◆ **JOB**
All that is needed is an exact copy of the lines from the beginning of the data below through the line containing "au boulot à", minus the pictures.

◆ **RECORDS TO PROCESS**
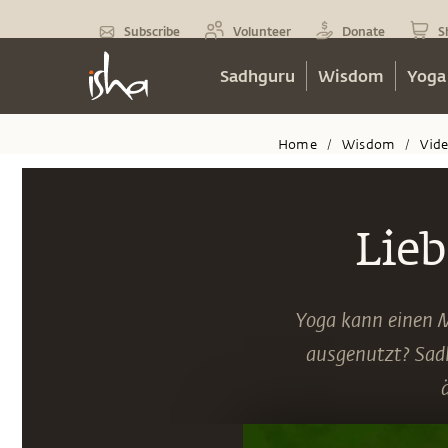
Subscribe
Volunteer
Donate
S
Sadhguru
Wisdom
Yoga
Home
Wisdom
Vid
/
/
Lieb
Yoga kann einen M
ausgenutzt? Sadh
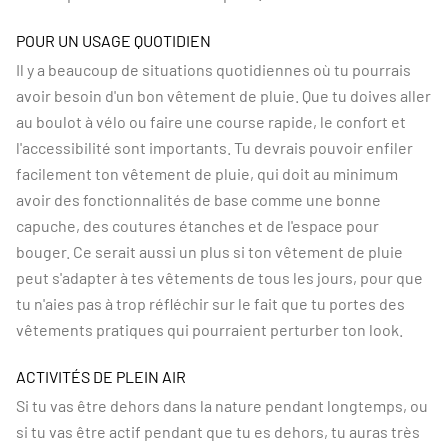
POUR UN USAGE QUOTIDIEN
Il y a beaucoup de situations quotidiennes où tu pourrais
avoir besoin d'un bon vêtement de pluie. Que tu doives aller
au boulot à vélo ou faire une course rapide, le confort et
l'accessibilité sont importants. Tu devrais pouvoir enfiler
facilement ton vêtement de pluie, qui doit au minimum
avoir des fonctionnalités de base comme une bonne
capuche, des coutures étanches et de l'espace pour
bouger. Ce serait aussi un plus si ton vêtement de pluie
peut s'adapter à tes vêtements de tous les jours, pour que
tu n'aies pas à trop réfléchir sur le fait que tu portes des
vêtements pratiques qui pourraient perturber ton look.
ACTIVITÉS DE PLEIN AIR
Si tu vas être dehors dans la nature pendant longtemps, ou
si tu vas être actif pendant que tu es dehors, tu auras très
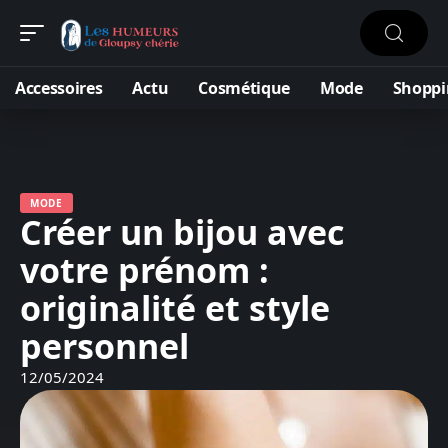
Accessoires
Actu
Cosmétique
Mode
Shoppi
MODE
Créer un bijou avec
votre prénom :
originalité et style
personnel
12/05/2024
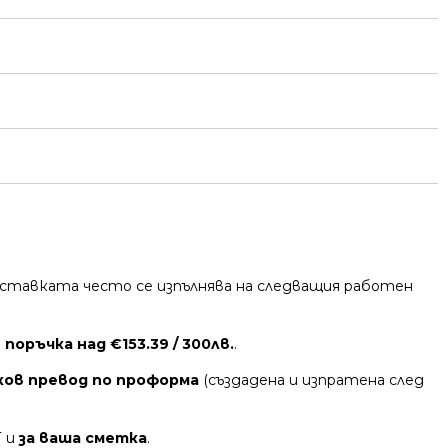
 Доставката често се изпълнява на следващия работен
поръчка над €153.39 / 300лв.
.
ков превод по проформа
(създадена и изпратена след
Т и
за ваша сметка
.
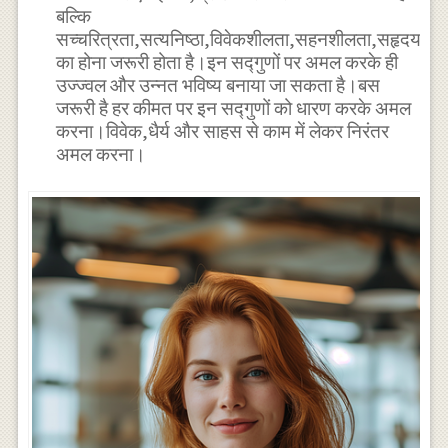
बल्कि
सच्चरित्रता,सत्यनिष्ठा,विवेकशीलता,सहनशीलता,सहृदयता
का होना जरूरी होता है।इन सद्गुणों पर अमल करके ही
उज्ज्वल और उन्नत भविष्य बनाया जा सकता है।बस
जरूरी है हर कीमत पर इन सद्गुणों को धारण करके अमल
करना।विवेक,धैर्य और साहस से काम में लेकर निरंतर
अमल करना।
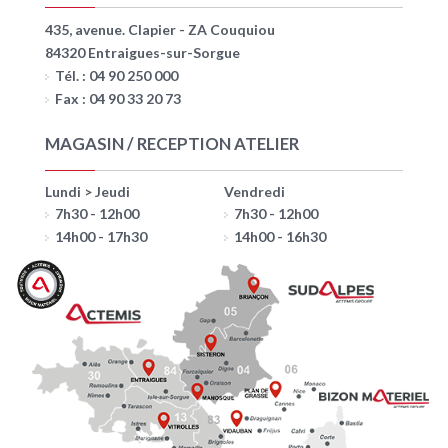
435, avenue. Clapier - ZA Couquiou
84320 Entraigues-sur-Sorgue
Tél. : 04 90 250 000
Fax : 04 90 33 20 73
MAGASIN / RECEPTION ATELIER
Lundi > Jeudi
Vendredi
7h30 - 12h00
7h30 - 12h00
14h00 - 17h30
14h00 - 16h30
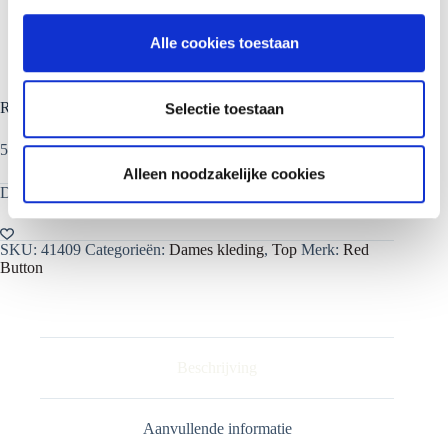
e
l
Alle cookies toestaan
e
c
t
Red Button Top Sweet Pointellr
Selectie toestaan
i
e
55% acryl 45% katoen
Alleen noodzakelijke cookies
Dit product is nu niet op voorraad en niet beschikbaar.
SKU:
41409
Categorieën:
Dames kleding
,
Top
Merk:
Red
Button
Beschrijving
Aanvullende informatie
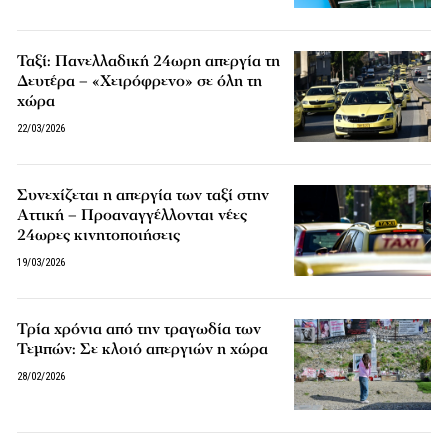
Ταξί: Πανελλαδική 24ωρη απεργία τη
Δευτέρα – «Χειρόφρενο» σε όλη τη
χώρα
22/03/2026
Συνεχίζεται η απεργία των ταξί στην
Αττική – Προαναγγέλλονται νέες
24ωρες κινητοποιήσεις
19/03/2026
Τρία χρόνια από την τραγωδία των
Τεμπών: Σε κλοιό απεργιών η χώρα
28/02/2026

◆ **TASK SOLUTION**
Subscribe
Volunteer
Donate
S
Sadhguru
Wisdom
Yoga
Home
Wisdom
Vid
/
/
Lieb
Yoga kann einen M
ausgenutzt? Sadh
POUR UN USAGE QUOTIDIEN
Il y a beaucoup de situations quotidiennes où tu pourrais
avoir besoin d'un bon vêtement de pluie. Que tu doives aller
au boulot à vélo ou faire une course rapide, le confort et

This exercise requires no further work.